The official naming ceremony took place today with contributions from a number of speakers including Madeline Hutchins, Ellen’s great-great grandniece and an organiser of the Ellen Hutchins Festival.

We are delighted to make this announcement, and to give Ellen Hutchins the recognition her pioneering work so richly deserves. Her spirit of inquisitiveness and love for her natural environment inspires us all. While the symbolism of this honour is important, it is equally crucial that our work aspires to continue Ellen’s legacy. Here at UCC we are committed to matching this through our UCC Futures and Sustainable Futures projects, which will deliver cross-disciplinary solutions to the great environmental challenges of our time.
John O’Halloran
University College Cork
"This is a very special day for the UCC Environmental Research Institute. By sharing in the legacy of women like Ellen Hutchins we hope we can encourage generations of UCC students to find inspiration in Ellen’s remarkable story and be motivated to follow in her ambitious footsteps.

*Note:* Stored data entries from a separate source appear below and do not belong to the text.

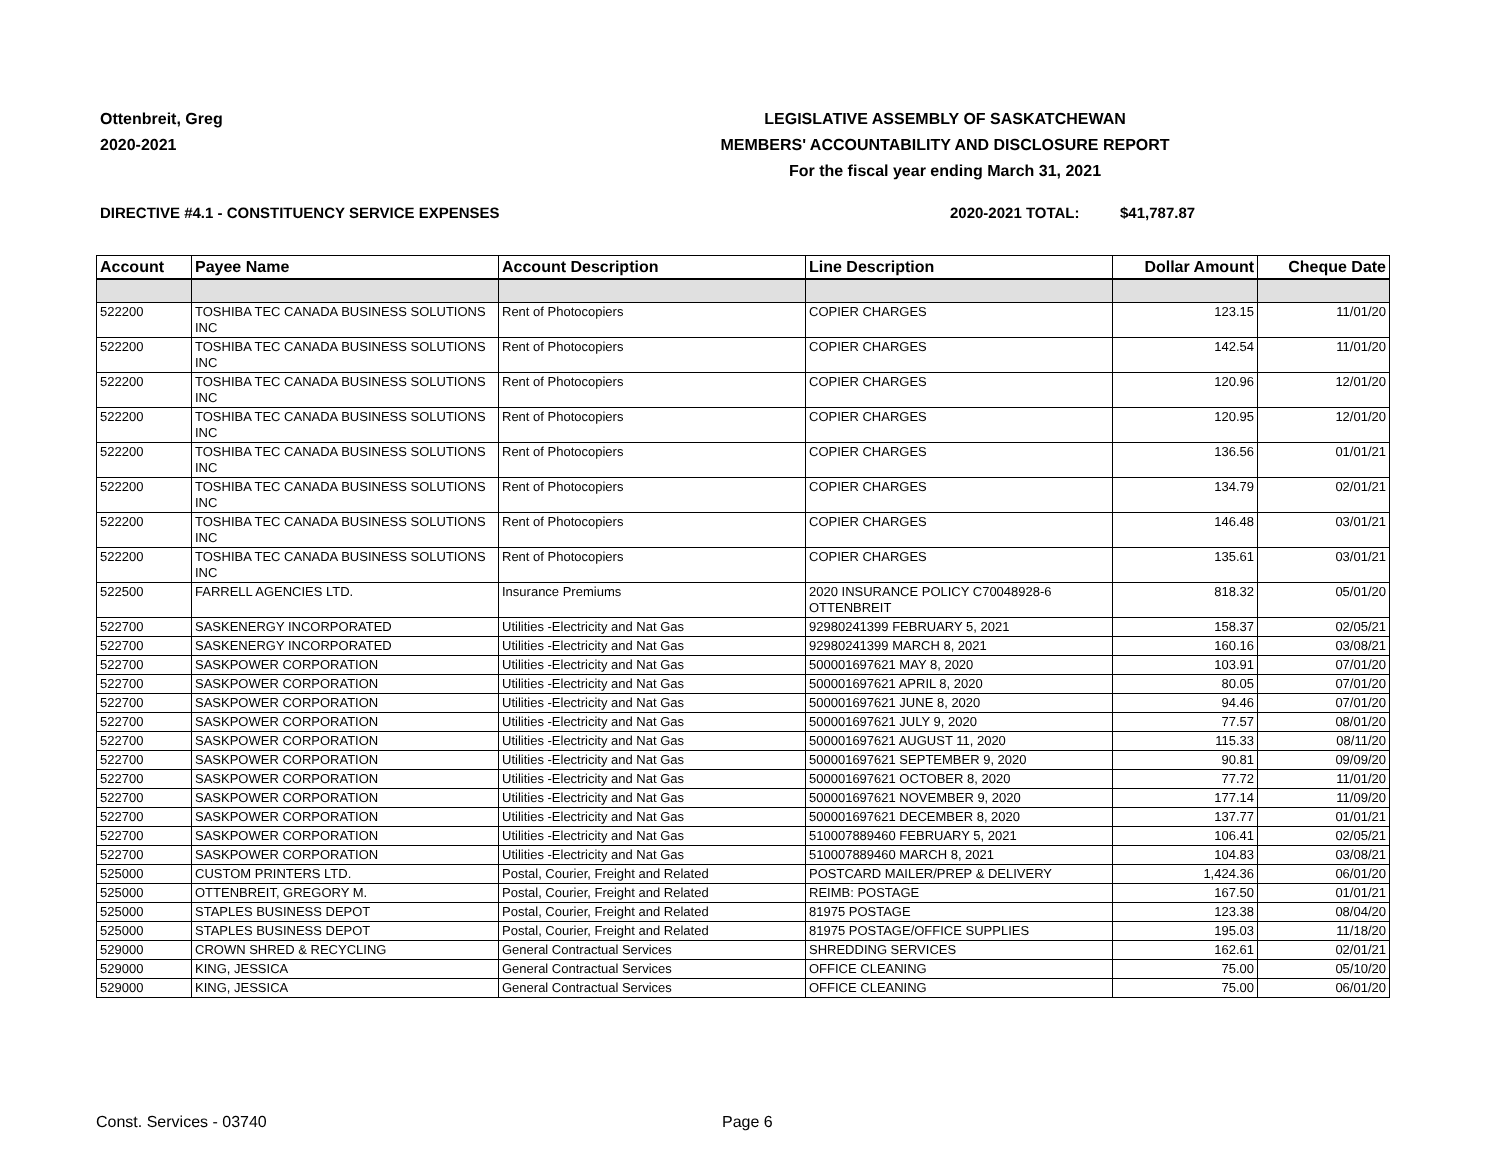Ottenbreit, Greg
2020-2021
LEGISLATIVE ASSEMBLY OF SASKATCHEWAN
MEMBERS' ACCOUNTABILITY AND DISCLOSURE REPORT
For the fiscal year ending March 31, 2021
DIRECTIVE #4.1 - CONSTITUENCY SERVICE EXPENSES 2020-2021 TOTAL: $41,787.87
| Account | Payee Name | Account Description | Line Description | Dollar Amount | Cheque Date |
| --- | --- | --- | --- | --- | --- |
| 522200 | TOSHIBA TEC CANADA BUSINESS SOLUTIONS INC | Rent of Photocopiers | COPIER CHARGES | 123.15 | 11/01/20 |
| 522200 | TOSHIBA TEC CANADA BUSINESS SOLUTIONS INC | Rent of Photocopiers | COPIER CHARGES | 142.54 | 11/01/20 |
| 522200 | TOSHIBA TEC CANADA BUSINESS SOLUTIONS INC | Rent of Photocopiers | COPIER CHARGES | 120.96 | 12/01/20 |
| 522200 | TOSHIBA TEC CANADA BUSINESS SOLUTIONS INC | Rent of Photocopiers | COPIER CHARGES | 120.95 | 12/01/20 |
| 522200 | TOSHIBA TEC CANADA BUSINESS SOLUTIONS INC | Rent of Photocopiers | COPIER CHARGES | 136.56 | 01/01/21 |
| 522200 | TOSHIBA TEC CANADA BUSINESS SOLUTIONS INC | Rent of Photocopiers | COPIER CHARGES | 134.79 | 02/01/21 |
| 522200 | TOSHIBA TEC CANADA BUSINESS SOLUTIONS INC | Rent of Photocopiers | COPIER CHARGES | 146.48 | 03/01/21 |
| 522200 | TOSHIBA TEC CANADA BUSINESS SOLUTIONS INC | Rent of Photocopiers | COPIER CHARGES | 135.61 | 03/01/21 |
| 522500 | FARRELL AGENCIES LTD. | Insurance Premiums | 2020 INSURANCE POLICY C70048928-6 OTTENBREIT | 818.32 | 05/01/20 |
| 522700 | SASKENERGY INCORPORATED | Utilities -Electricity and Nat Gas | 92980241399 FEBRUARY 5, 2021 | 158.37 | 02/05/21 |
| 522700 | SASKENERGY INCORPORATED | Utilities -Electricity and Nat Gas | 92980241399 MARCH 8, 2021 | 160.16 | 03/08/21 |
| 522700 | SASKPOWER CORPORATION | Utilities -Electricity and Nat Gas | 500001697621 MAY 8, 2020 | 103.91 | 07/01/20 |
| 522700 | SASKPOWER CORPORATION | Utilities -Electricity and Nat Gas | 500001697621 APRIL 8, 2020 | 80.05 | 07/01/20 |
| 522700 | SASKPOWER CORPORATION | Utilities -Electricity and Nat Gas | 500001697621 JUNE 8, 2020 | 94.46 | 07/01/20 |
| 522700 | SASKPOWER CORPORATION | Utilities -Electricity and Nat Gas | 500001697621 JULY 9, 2020 | 77.57 | 08/01/20 |
| 522700 | SASKPOWER CORPORATION | Utilities -Electricity and Nat Gas | 500001697621 AUGUST 11, 2020 | 115.33 | 08/11/20 |
| 522700 | SASKPOWER CORPORATION | Utilities -Electricity and Nat Gas | 500001697621 SEPTEMBER 9, 2020 | 90.81 | 09/09/20 |
| 522700 | SASKPOWER CORPORATION | Utilities -Electricity and Nat Gas | 500001697621 OCTOBER 8, 2020 | 77.72 | 11/01/20 |
| 522700 | SASKPOWER CORPORATION | Utilities -Electricity and Nat Gas | 500001697621 NOVEMBER 9, 2020 | 177.14 | 11/09/20 |
| 522700 | SASKPOWER CORPORATION | Utilities -Electricity and Nat Gas | 500001697621 DECEMBER 8, 2020 | 137.77 | 01/01/21 |
| 522700 | SASKPOWER CORPORATION | Utilities -Electricity and Nat Gas | 510007889460 FEBRUARY 5, 2021 | 106.41 | 02/05/21 |
| 522700 | SASKPOWER CORPORATION | Utilities -Electricity and Nat Gas | 510007889460 MARCH 8, 2021 | 104.83 | 03/08/21 |
| 525000 | CUSTOM PRINTERS LTD. | Postal, Courier, Freight and Related | POSTCARD MAILER/PREP & DELIVERY | 1,424.36 | 06/01/20 |
| 525000 | OTTENBREIT, GREGORY M. | Postal, Courier, Freight and Related | REIMB: POSTAGE | 167.50 | 01/01/21 |
| 525000 | STAPLES BUSINESS DEPOT | Postal, Courier, Freight and Related | 81975 POSTAGE | 123.38 | 08/04/20 |
| 525000 | STAPLES BUSINESS DEPOT | Postal, Courier, Freight and Related | 81975 POSTAGE/OFFICE SUPPLIES | 195.03 | 11/18/20 |
| 529000 | CROWN SHRED & RECYCLING | General Contractual Services | SHREDDING SERVICES | 162.61 | 02/01/21 |
| 529000 | KING, JESSICA | General Contractual Services | OFFICE CLEANING | 75.00 | 05/10/20 |
| 529000 | KING, JESSICA | General Contractual Services | OFFICE CLEANING | 75.00 | 06/01/20 |
Const. Services - 03740 Page 6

This is the second building to be named after a female trailblazer here at UCC, with the Iris Ashley Cummins Civil Engineering Building named in February of this year. We have also celebrated four other female pioneers - Prof Mary Ryan, Dr Dora Allman, Dr Lucy Smith and Prof Aine Hyland - who now have prominent rooms named after them on campus.

We are delighted that Ellen Hutchins will today join their ranks and we know she will also empower and inspire our UCC community.
Professor Sarah Culloty
Environmental Research Institute

Founded in 2000, the UCC ERI in the Ellen Hutchins Building brings together over 400 researchers from 20 different scientific disciplines with expertise in the five broad research platforms of Environment, Sustainable Energy, Marine, Sustainable Agri-Food, and Sustainable Materials.

The naming of the ERI building in honour of Ellen Hutchins is the latest in a series of commemorations by UCC to recognise trail-blazing female role models.

Last February UCC announced that its Civil Engineering Building is to be named the Iris Ashley Cummins Civil Engineering Building, in honour of UCC’s first female engineering graduate.